Postulat de départ conventionnel de prime abord, le scénario se veut l’écho des jeux d’antan. Expéditif à plus d’un titre sans jamais être simpliste, l’univers de Hyper Light Drifter se dévoile par d’habiles touches, pour une narration lapidaire privilégiant le mystère. Le lore s’apparente à un puzzle incomplet que le joueur pourra à sa guise compléter au gré des ses péripéties et de ses rencontres : un personnages entouré de corps sans vie, un ennemi désireux d’en découdre… Le visuel est et restera la seule source d’information à condition d'arpenter l'univers de Hyper Light Drifter l'épée à la main.
Extrait de gameplay de Hyper Light Drifter : Un vaste monde à explorer
Le Pixel pour pilier d’un univers sur le déclin
Le pixel a le vent en poupe. Véritable machine à remonter les temps vidéoludiques, ces petits cubes digitaux reviennent sur le devant de la scène avec la montée en puissance des productions dites “indépendantes”.BroForce, Hotline Miami, Zombie Night Terror… le pixel art connaît une seconde jeunesse depuis une décennie pour le plus grand plaisir des nostalgiques.
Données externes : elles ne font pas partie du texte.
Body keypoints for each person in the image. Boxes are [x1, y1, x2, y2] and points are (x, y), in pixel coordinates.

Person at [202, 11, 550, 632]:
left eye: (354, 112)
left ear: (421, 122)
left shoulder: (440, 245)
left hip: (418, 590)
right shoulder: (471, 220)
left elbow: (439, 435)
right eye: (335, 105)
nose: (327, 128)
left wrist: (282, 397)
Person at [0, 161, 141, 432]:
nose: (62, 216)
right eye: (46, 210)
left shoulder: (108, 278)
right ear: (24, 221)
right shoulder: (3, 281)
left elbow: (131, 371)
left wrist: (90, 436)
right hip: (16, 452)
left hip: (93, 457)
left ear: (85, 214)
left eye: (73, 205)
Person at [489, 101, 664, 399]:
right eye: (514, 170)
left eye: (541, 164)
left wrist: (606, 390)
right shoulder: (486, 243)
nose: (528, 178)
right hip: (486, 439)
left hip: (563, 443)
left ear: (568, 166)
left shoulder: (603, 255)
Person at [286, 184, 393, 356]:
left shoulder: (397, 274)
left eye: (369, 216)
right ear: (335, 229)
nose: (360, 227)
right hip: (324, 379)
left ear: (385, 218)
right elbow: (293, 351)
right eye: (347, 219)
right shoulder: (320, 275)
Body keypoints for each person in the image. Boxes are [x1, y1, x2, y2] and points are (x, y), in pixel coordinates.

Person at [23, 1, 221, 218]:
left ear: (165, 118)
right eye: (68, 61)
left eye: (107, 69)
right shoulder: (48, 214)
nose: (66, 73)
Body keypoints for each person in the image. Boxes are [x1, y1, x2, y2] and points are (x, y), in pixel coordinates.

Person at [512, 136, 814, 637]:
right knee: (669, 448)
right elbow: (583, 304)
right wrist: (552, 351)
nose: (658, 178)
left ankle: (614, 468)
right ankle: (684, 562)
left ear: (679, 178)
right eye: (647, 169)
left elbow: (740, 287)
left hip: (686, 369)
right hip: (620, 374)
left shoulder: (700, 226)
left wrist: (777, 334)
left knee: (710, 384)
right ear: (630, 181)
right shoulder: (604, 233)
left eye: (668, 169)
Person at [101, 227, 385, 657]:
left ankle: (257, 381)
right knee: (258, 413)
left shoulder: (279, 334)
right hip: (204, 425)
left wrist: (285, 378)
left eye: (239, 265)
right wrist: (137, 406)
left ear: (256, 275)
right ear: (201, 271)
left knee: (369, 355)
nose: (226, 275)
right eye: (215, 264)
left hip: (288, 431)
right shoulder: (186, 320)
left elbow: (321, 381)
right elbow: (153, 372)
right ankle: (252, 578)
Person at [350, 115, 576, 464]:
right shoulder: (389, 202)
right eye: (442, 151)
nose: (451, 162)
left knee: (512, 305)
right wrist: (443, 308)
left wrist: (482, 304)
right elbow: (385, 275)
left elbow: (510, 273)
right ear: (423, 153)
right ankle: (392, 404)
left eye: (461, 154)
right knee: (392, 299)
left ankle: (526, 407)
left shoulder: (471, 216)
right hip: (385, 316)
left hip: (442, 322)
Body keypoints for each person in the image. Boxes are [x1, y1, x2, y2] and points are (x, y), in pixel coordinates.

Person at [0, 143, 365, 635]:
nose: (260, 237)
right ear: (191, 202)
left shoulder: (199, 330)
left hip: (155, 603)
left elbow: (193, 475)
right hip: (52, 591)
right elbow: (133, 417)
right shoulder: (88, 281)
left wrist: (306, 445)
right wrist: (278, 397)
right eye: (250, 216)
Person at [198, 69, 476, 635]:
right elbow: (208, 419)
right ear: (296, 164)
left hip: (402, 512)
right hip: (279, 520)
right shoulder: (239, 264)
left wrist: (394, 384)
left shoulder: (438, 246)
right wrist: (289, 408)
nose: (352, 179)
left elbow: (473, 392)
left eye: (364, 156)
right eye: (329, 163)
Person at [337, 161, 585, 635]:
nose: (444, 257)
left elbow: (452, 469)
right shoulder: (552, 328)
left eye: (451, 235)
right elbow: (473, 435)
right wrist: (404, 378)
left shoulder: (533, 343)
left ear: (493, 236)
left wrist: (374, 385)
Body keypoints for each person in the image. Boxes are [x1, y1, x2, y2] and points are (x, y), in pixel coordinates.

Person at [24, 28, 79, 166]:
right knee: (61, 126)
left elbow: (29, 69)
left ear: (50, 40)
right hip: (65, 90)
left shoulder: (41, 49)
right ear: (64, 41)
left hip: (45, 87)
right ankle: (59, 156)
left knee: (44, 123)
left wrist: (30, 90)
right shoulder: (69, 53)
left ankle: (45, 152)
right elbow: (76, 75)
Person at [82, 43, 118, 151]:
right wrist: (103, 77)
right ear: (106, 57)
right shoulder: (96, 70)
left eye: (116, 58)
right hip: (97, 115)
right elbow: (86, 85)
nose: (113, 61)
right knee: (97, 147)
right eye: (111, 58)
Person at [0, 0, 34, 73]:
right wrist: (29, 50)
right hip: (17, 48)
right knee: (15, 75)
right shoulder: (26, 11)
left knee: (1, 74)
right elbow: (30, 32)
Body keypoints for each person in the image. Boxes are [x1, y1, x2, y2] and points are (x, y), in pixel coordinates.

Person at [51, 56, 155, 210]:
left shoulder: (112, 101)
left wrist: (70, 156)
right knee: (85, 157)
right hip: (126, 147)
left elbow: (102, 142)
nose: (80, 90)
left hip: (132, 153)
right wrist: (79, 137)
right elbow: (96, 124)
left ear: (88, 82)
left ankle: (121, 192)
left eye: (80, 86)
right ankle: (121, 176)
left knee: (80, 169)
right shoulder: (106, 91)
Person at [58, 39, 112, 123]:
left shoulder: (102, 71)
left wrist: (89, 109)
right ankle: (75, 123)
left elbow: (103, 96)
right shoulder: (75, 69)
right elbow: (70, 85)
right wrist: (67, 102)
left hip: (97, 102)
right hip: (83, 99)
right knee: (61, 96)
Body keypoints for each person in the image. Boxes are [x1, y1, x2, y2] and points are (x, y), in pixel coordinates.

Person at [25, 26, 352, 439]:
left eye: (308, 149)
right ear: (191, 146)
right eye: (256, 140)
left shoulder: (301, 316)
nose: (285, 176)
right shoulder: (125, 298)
La splendeur passée de l’univers fantastique dépeint par le studio Heart Machine n’a d’égale que la minutie avec laquelle les artistes du studio surent insuffler la vie à un amas de pixel aux couleurs criardes. Une direction artistique 8/16 bits n’aura jamais été aussi vivante. Les décors fourmillent de détails. Des brins d’herbe plient sous les bourrasques. Les flocons de neige virevoltent tandis que des papillons et autres oiseaux planent dans les cieux et que ce monde ravagé s’anime sous nos yeux. Et ce sens du détail se perçoit dans le moindre plan. De l’animation de l’eau à celles des ennemis et du héros, Hyper Light Drifter rime avec perfection. La finesse des mouvements et des effets à chaque impact, chaque explosion flatte la rétine prouvant sans contestation possible que l’art du pixel n’est pas mort. Bien au contraire, tel le Phoenix, le pixel renaît de ses cendres emporté par une bande originale composée par l'artiste derrière les musiques du jeu de plate-forme FEZ.
Bande-annonce de Hyper Light Drifter
P.S. Hyper Light Drifter sortira en 2016 sur PlayStation 4 et Xbox One.
Points forts
- Le Pixel au sommet de son Art
- Une narration visuelle dans le détail
- Un monde immense et labyrinthique à explorer
- Des combats à la fois dynamiques et tactiques
- Un bestiaire copieux aux comportements variés et complexes
Points faibles
- Un scénario à peine murmuré
- Un aspect RPG tout juste survolé
Hyper Light Drifter est un pur délire régressif surfant sur cette vague “Retro” s’emparant du marché vidéoludique depuis plusieurs années. Le titre de Heart Machine se démarque de la concurrence par la justesse de ses traits entre Pixel Art soigné dans le détail issu de l’ère 8/16 bits et bande originale venue des années 80’s. Et pourtant, cet Action RPG se démarque avant tout par sa vision du jeu vidéo. A la fois “hardcore” dans son gameplay et riche de par son univers tout juste murmuré, Hyper Light Drifter frappe le nostalgique en plein coeur pour ne plus le lâcher une quinzaine d’heures durant.